RECORDS FOR PROCESSING:
++++++++++++++++++++
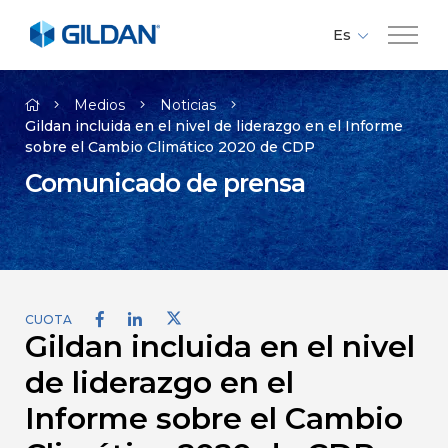
Es
Fr
Compañía
En
Medios
Noticias
Gildan incluida en el nivel de liderazgo en el Informe
sobre el Cambio Climático 2020 de CDP
Marcas
Comunicado de prensa
Responsabilidad
Medios
CUOTA
Gildan incluida en el nivel
Empleos
de liderazgo en el
Contacto
Informe sobre el Cambio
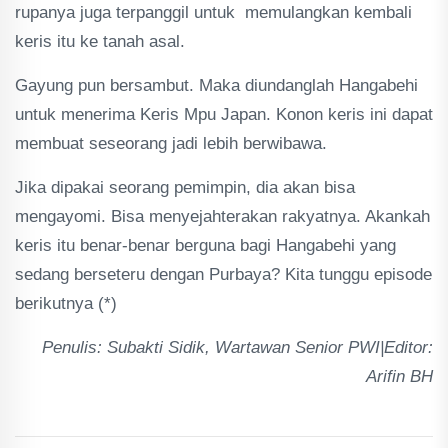
rupanya juga terpanggil untuk memulangkan kembali
keris itu ke tanah asal.
Gayung pun bersambut. Maka diundanglah Hangabehi
untuk menerima Keris Mpu Japan. Konon keris ini dapat
membuat seseorang jadi lebih berwibawa.
Jika dipakai seorang pemimpin, dia akan bisa
mengayomi. Bisa menyejahterakan rakyatnya. Akankah
keris itu benar-benar berguna bagi Hangabehi yang
sedang berseteru dengan Purbaya? Kita tunggu episode
berikutnya (*)
Penulis: Subakti Sidik, Wartawan Senior PWI|Editor:
Arifin BH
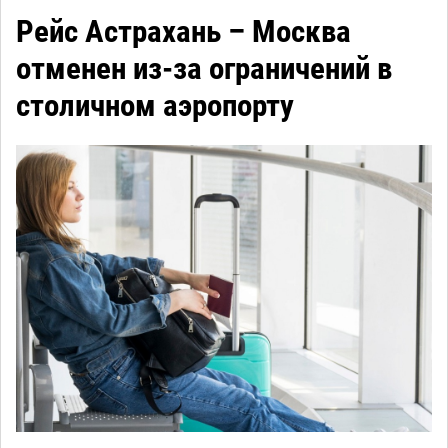
Рейс Астрахань – Москва
отменен из-за ограничений в
столичном аэропорту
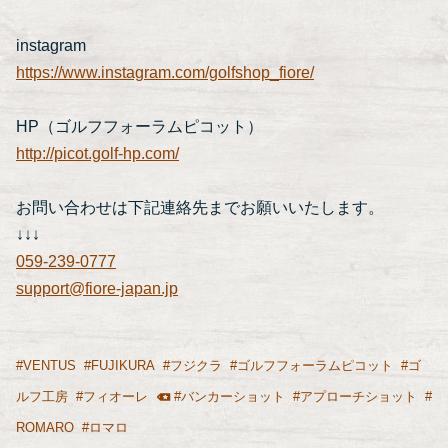
instagram
https://www.instagram.com/golfshop_fiore/
HP（ゴルフフォーラムピコット）
http://picot.golf-hp.com/
お問い合わせは下記連絡先までお願いいたします。
↓↓↓
059-239-0777
support@fiore-japan.jp
#
VENTUS
#
FUJIKURA
#
フジクラ
#
ゴルフフォーラムピコット
#
ゴ
ルフ工房
#
フィオーレ
#
バンカーショット
#
アプローチショット
#
ROMARO
#
ロマロ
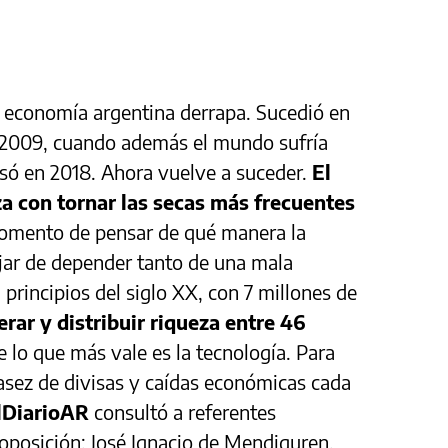
a economía argentina derrapa. Sucedió en
 2009, cuando además el mundo sufría
Pasó en 2018. Ahora vuelve a suceder.
El
a con tornar las secas más frecuentes
momento de pensar de qué manera la
jar de depender tanto de una mala
 principios del siglo XX, con 7 millones de
rar y distribuir riqueza entre 46
 lo que más vale es la tecnología. Para
asez de divisas y caídas económicas cada
lDiarioAR
consultó a referentes
 oposición: José Ignacio de Mendiguren,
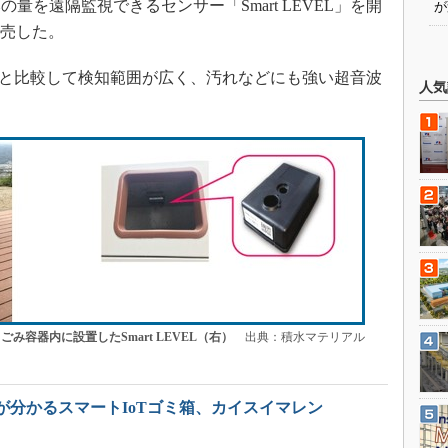
を遠隔監視できるセンサー「Smart LEVEL」を開
が
発売した。
ンサーと比較して検知範囲が広く、汚れなどにも強い超音波
人気
とごみ容器内に設置したSmart LEVEL（右）
出典：積水マテリアル
が分かるスマートIoTゴミ箱、カイスイマレン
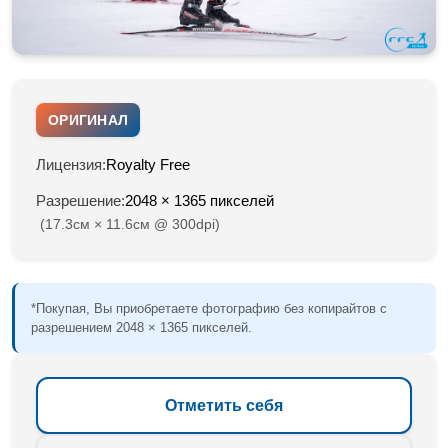
ОРИГИНАЛ
Лицензия:
Royalty Free
Разрешение:
2048 × 1365 пикселей
(17.3см × 11.6см @ 300dpi)
*Покупая, Вы приобретаете фотографию без копирайтов с
разрешением 2048 × 1365 пикселей.
Отметить себя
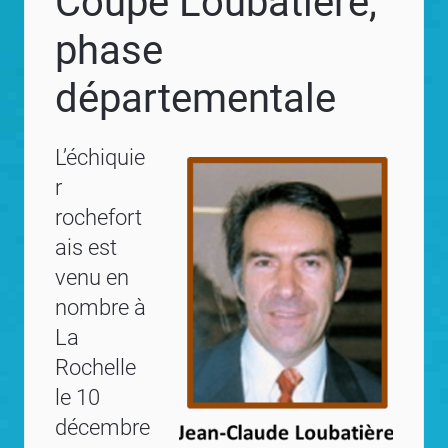
Coupe Loubatière,
phase
départementale
L’échiquie
r
rochefort
ais est
venu en
nombre à
La
Rochelle
le 10
décembre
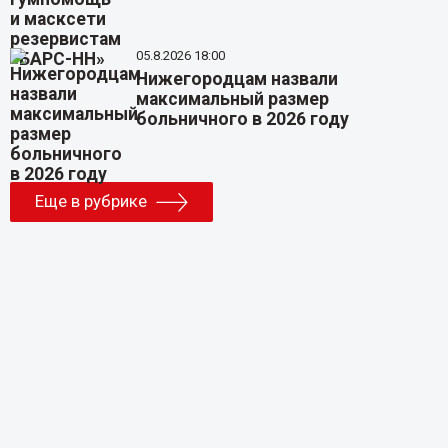
05.8.2026 18:00
Нижегородцам назвали
максимальный размер
больничного в 2026 году
Еще в рубрике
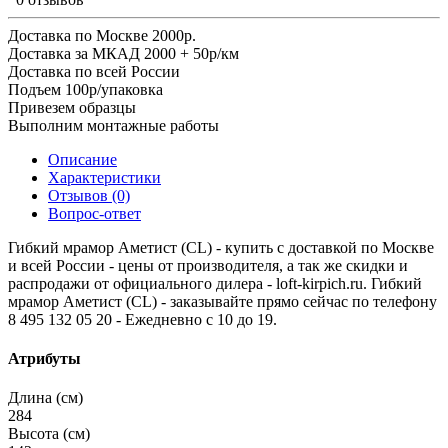
Доставка по Москве 2000р.
Доставка за МКАД 2000 + 50р/км
Доставка по всей России
Подъем 100р/упаковка
Привезем образцы
Выполним монтажные работы
Описание
Характеристики
Отзывов (0)
Вопрос-ответ
Гибкий мрамор Аметист (CL) - купить с доставкой по Москве
и всей России - цены от производителя, а так же скидки и
распродажи от официального дилера - loft-kirpich.ru. Гибкий
мрамор Аметист (CL) - заказывайте прямо сейчас по телефону
8 495 132 05 20 - Ежедневно с 10 до 19.
Атрибуты
Длина (см)
284
Высота (см)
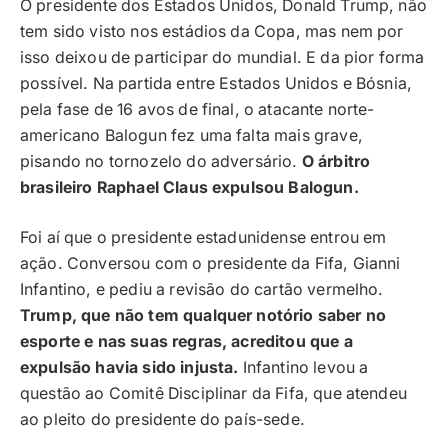
O presidente dos Estados Unidos, Donald Trump, não
tem sido visto nos estádios da Copa, mas nem por
isso deixou de participar do mundial. E da pior forma
possível. Na partida entre Estados Unidos e Bósnia,
pela fase de 16 avos de final, o atacante norte-
americano Balogun fez uma falta mais grave,
pisando no tornozelo do adversário.
O árbitro
brasileiro Raphael Claus expulsou Balogun.
Foi aí que o presidente estadunidense entrou em
ação. Conversou com o presidente da Fifa, Gianni
Infantino, e pediu a revisão do cartão vermelho.
Trump, que não tem qualquer notório saber no
esporte e nas suas regras, acreditou que a
expulsão havia sido injusta.
Infantino levou a
questão ao Comitê Disciplinar da Fifa, que atendeu
ao pleito do presidente do país-sede.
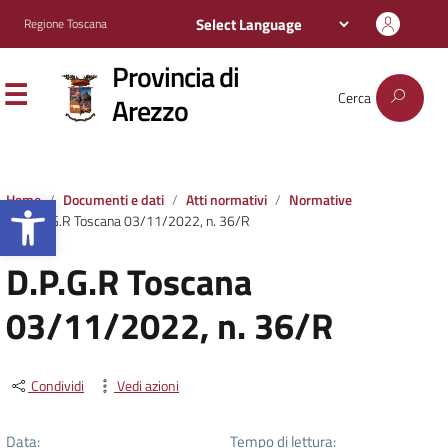
Regione Toscana
Provincia di
Cerca
Arezzo
Apri la barra degli strumenti
Home
Documenti e dati
Atti normativi
Normative
D.P.G.R Toscana 03/11/2022, n. 36/R
D.P.G.R Toscana
03/11/2022, n. 36/R
Condividi
Vedi azioni
Data:
Tempo di lettura:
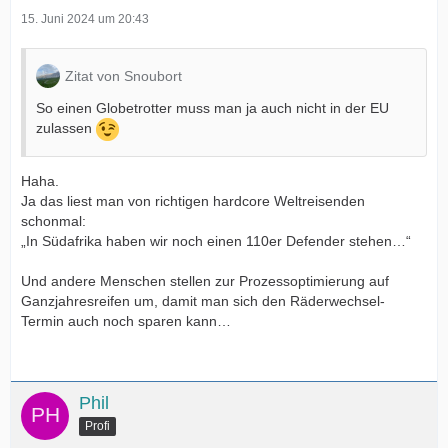
15. Juni 2024 um 20:43
Zitat von Snoubort
So einen Globetrotter muss man ja auch nicht in der EU
zulassen
Haha.
Ja das liest man von richtigen hardcore Weltreisenden
schonmal:
„In Südafrika haben wir noch einen 110er Defender stehen…“
Und andere Menschen stellen zur Prozessoptimierung auf
Ganzjahresreifen um, damit man sich den Räderwechsel-
Termin auch noch sparen kann…
Phil
Profi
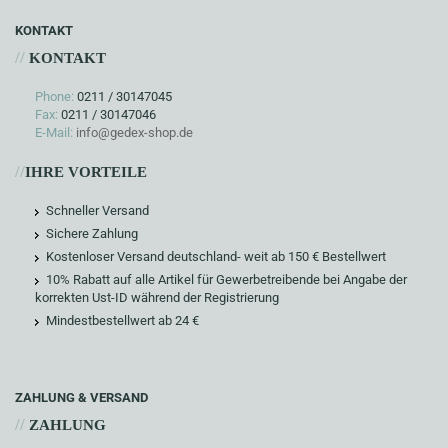
KONTAKT
//
KONTAKT
Phone:
0211 / 30147045
Fax:
0211 / 30147046
E-Mail:
info@gedex-shop.de
//
IHRE VORTEILE
Schneller Versand
Sichere Zahlung
Kostenloser Versand deutschland- weit ab 150 € Bestellwert
10% Rabatt auf alle Artikel für Gewerbetreibende bei Angabe der
korrekten Ust-ID während der Registrierung
Mindestbestellwert ab 24 €
ZAHLUNG & VERSAND
//
ZAHLUNG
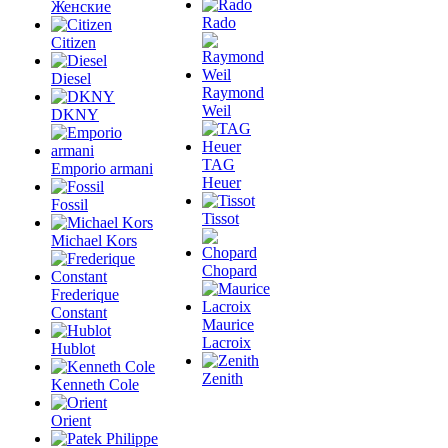
Женские
Rado
Citizen
Diesel
Raymond
Weil
DKNY
TAG
Emporio armani
Heuer
Fossil
Tissot
Michael Kors
Chopard
Frederique
Constant
Maurice
Lacroix
Hublot
Zenith
Kenneth Cole
Orient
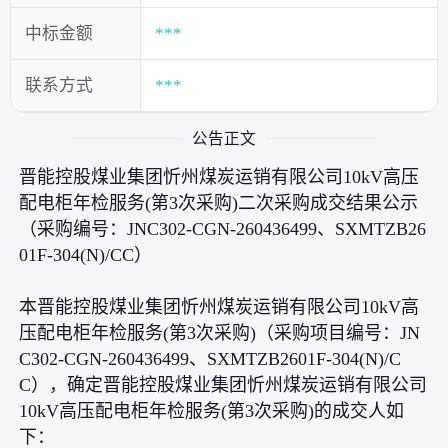
中标金额
***
联系方式
***
公告正文
晋能控股煤业集团忻州煤炭运销有限公司10kV高压
配电柜年检服务(第3次采购)二次采购成交结果公示
（采购编号：JNC302-CGN-260436499、SXMTZB26
01F-304(N)/CC）
本晋能控股煤业集团忻州煤炭运销有限公司10kV高
压配电柜年检服务(第3次采购)（采购项目编号：JN
C302-CGN-260436499、SXMTZB2601F-304(N)/C
C），确定晋能控股煤业集团忻州煤炭运销有限公司
10kV高压配电柜年检服务(第3次采购)的成交人如
下：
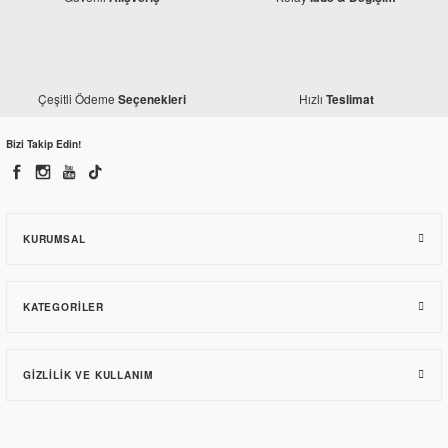
Çeşitli Ödeme
Hızlı
Seçenekleri
Teslimat
Bizi Takip Edin!
KURUMSAL
KATEGORILER
GIZLILIK VE KULLANIM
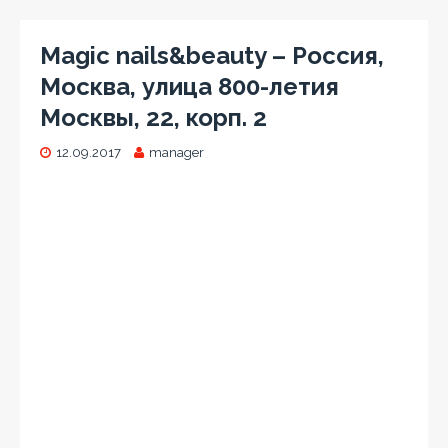
Magic nails&beauty – Россия,
Москва, улица 800-летия
Москвы, 22, корп. 2
12.09.2017
manager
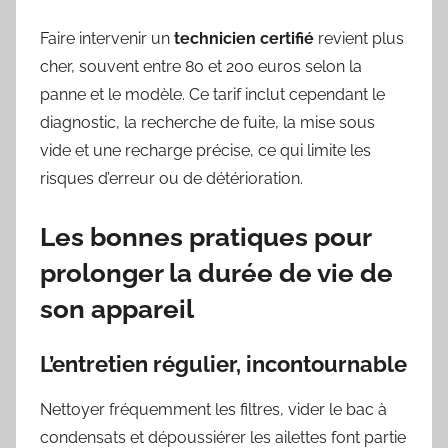
Faire intervenir un
technicien certifié
revient plus
cher, souvent entre 80 et 200 euros selon la
panne et le modèle. Ce tarif inclut cependant le
diagnostic, la recherche de fuite, la mise sous
vide et une recharge précise, ce qui limite les
risques d’erreur ou de détérioration.
Les bonnes pratiques pour
prolonger la durée de vie de
son appareil
L’entretien régulier, incontournable
Nettoyer fréquemment les filtres, vider le bac à
condensats et dépoussiérer les ailettes font partie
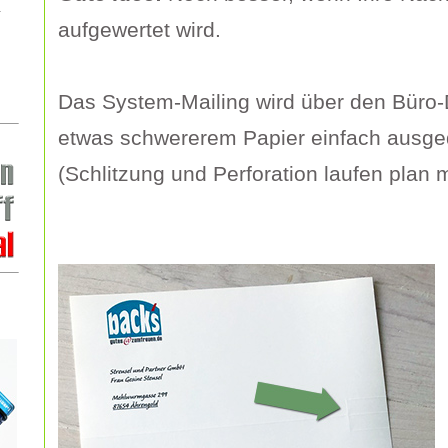
aufgewertet wird.
Das System-Mailing wird über den Büro-
etwas schwererem Papier einfach ausge
(Schlitzung und Perforation laufen plan m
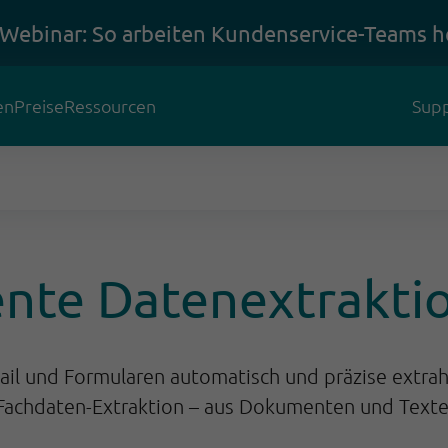
 Webinar: So arbeiten Kundenservice-Teams h
en
Preise
Ressourcen
Supp
gente Datenextraktio
ail und Formularen automatisch und präzise extra
Fachdaten-Extraktion – aus Dokumenten und Texten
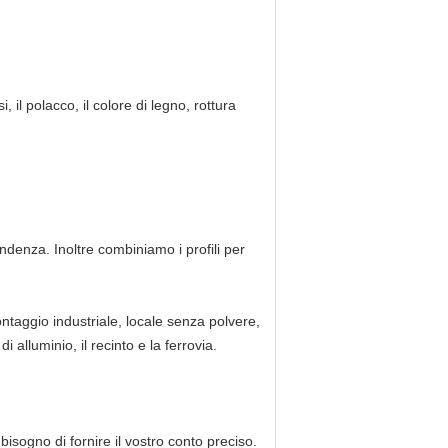
, il polacco, il colore di legno, rottura
pondenza. Inoltre combiniamo i profili per
ontaggio industriale, locale senza polvere,
i alluminio, il recinto e la ferrovia.
bisogno di fornire il vostro conto preciso.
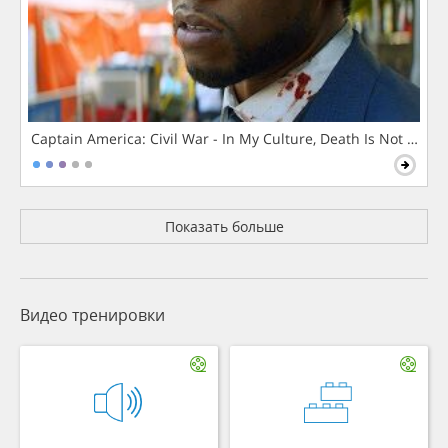
Captain America: Civil War - In My Culture, Death Is Not The 
Показать больше
Видео тренировки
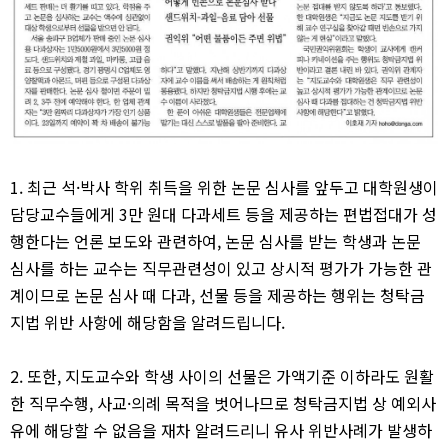
1. 최근 석·박사 학위 취득을 위한 논문 심사를 앞두고 대학원생이
담당교수들에게 3만 원대 다과세트 등을 제공하는 편법접대가 성
행한다는 언론 보도와 관련하여, 논문 심사를 받는 학생과 논문
심사를 하는 교수는 직무관련성이 있고 상시적 평가가 가능한 관
계이므로 논문 심사 때 다과, 선물 등을 제공하는 행위는 청탁금
지법 위반 사항에 해당함을 알려드립니다.
2. 또한, 지도교수와 학생 사이의 선물은 가액기준 이하라도 원활
한 직무수행, 사교·의례 목적을 벗어나므로 청탁금지법 상 예외사
유에 해당할 수 없음을 재차 알려드리니 유사 위반사례가 발생하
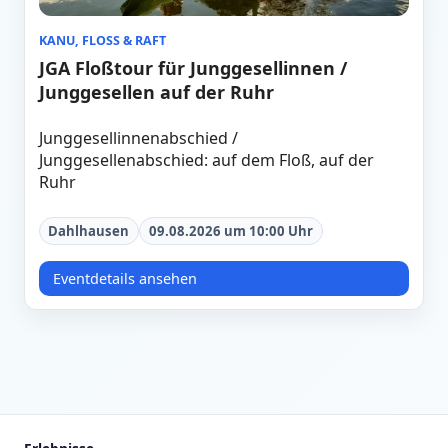
KANU, FLOSS & RAFT
JGA Floßtour für Junggesellinnen /
Junggesellen auf der Ruhr
Junggesellinnenabschied /
Junggesellenabschied: auf dem Floß, auf der
Ruhr
Dahlhausen
09.08.2026 um 10:00 Uhr
Eventdetails ansehen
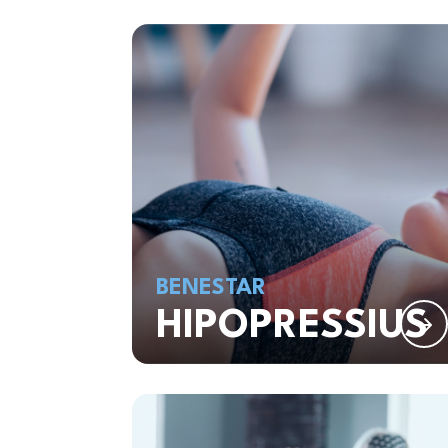
BENESTAR
HIPOPRESSIUS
++++++++++++++++++++
TASK STATEMENT:
Set the pictures aside and reproduce exactly the lines above, from the line holding "больничного в 2026 году" through the line holding "brasileiro Raphael Claus expulsou Balogun.", both included, with nothing else.

RESPONSE TO THIS EXERCISE:
больничного в 2026 году
Еще в рубрике
Доставка по Москве 2000р.
Доставка за МКАД 2000 + 50р/км
Доставка по всей России
Подъем 100р/упаковка
Привезем образцы
Выполним монтажные работы
Описание
Характеристики
Отзывов (0)
Вопрос-ответ
Гибкий мрамор Аметист (CL) - купить с доставкой по Москве
и всей России - цены от производителя, а так же скидки и
распродажи от официального дилера - loft-kirpich.ru. Гибкий
мрамор Аметист (CL) - заказывайте прямо сейчас по телефону
8 495 132 05 20 - Ежедневно с 10 до 19.
Атрибуты
Длина (см)
284
Высота (см)
O presidente dos Estados Unidos, Donald Trump, não
tem sido visto nos estádios da Copa, mas nem por
isso deixou de participar do mundial. E da pior forma
possível. Na partida entre Estados Unidos e Bósnia,
pela fase de 16 avos de final, o atacante norte-
americano Balogun fez uma falta mais grave,
pisando no tornozelo do adversário.
O árbitro
brasileiro Raphael Claus expulsou Balogun.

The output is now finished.